[EXERCISE INSTRUCTIONS]
According to the audio research summary, at roughly what frequency does the Ranchlands' Hum occur?

begin DOCUMENT SECTION

Sounds emanating from resonant objects such as rooms, plates and string instruments are composed of modes (standing waves) vibrating at different frequencies, each with its unique decay rate. Modal synthesis aims to reconstruct sounds by estimating these mode parameters and efficiently synthesizing modes using parallel biquad filters.
We have measured and modeled carillon bells at Stanford's Hoover Tower using modal synthesis. Our 'computer carillon' can ring at different dynamic levels using a parameterized clapper-bell interaction function. Sound examples are available here.
Modal parameters can be estimated on a warped frequency axis to resolve beating partials. The proposed method, Frequency warped ESPRIT, is used to model coupled piano strings that exhibit two-stage decay and beating modes in doublets and triplets, and room impulse responses. An additional optimization step is used to fine-tune the mode estimates. Sound examples are available here.
We have proposed a more efficient MUSIC (MUltiple Signal Classification) algorithm - FAST MUSIC, which is numerically more stable and suited for detecting close-frequency beating partials in approximately periodic signals. Some possible applications of these techniques in music research include modeling instruments such as pianos and bells where close frequency beating is often observed.
The Extended Kalman Filter is used to track fundamental frequency, amplitude and instantaneous phase of monophonic audio signals. It has certain advantages, such as a unique pitch value for each sample of data, unlike most block-based methods like the CREPE or YIN estimator, and is robust to the presence of a large amount of observation noise. However, it has certain drawbacks such as poor transient performance and slow detection of rapid pitch changes. These drawbacks have been addressed in an extended journal paper. Performance on vocal singing excerpts can be found here.
The Ranchlands' Hum is a low frequency noise around 40Hz that has been plaguing the residents of Calgary, Canada for years. As an intern in the department of Electrical and Computer Engineering at University of Calgary, I assisted Dr. Mike Smith in developing an Android application that could capture, store and analyze low frequency noise. I added features that integrated the existing application with an SQLite database, calculated and plotted signal metrics. The project received some media attention.

end DOCUMENT SECTION
begin DATA LINES

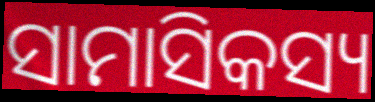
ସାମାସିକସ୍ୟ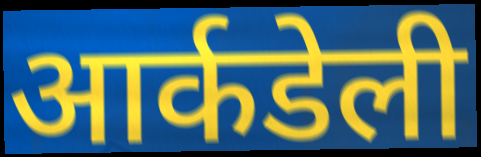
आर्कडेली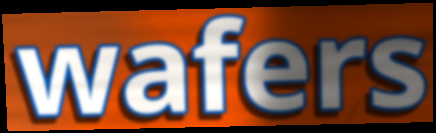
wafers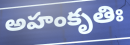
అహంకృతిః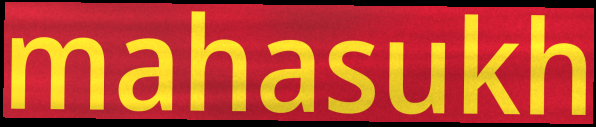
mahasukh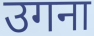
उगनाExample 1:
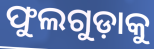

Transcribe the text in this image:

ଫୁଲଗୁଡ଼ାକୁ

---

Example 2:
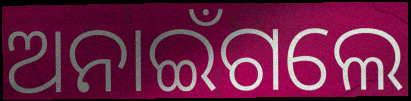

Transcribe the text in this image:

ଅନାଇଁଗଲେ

end DATA LINES
begin DATA LINES

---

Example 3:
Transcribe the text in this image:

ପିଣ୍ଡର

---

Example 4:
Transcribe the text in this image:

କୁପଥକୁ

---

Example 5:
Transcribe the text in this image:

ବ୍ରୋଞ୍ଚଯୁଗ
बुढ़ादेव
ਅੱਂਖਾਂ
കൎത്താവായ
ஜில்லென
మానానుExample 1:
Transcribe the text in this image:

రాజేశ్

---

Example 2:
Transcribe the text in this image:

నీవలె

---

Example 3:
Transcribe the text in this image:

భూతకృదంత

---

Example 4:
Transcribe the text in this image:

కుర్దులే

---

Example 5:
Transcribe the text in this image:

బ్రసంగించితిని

end DATA LINES

[RESULT FOR THIS EXERCISE]
Around 40Hz.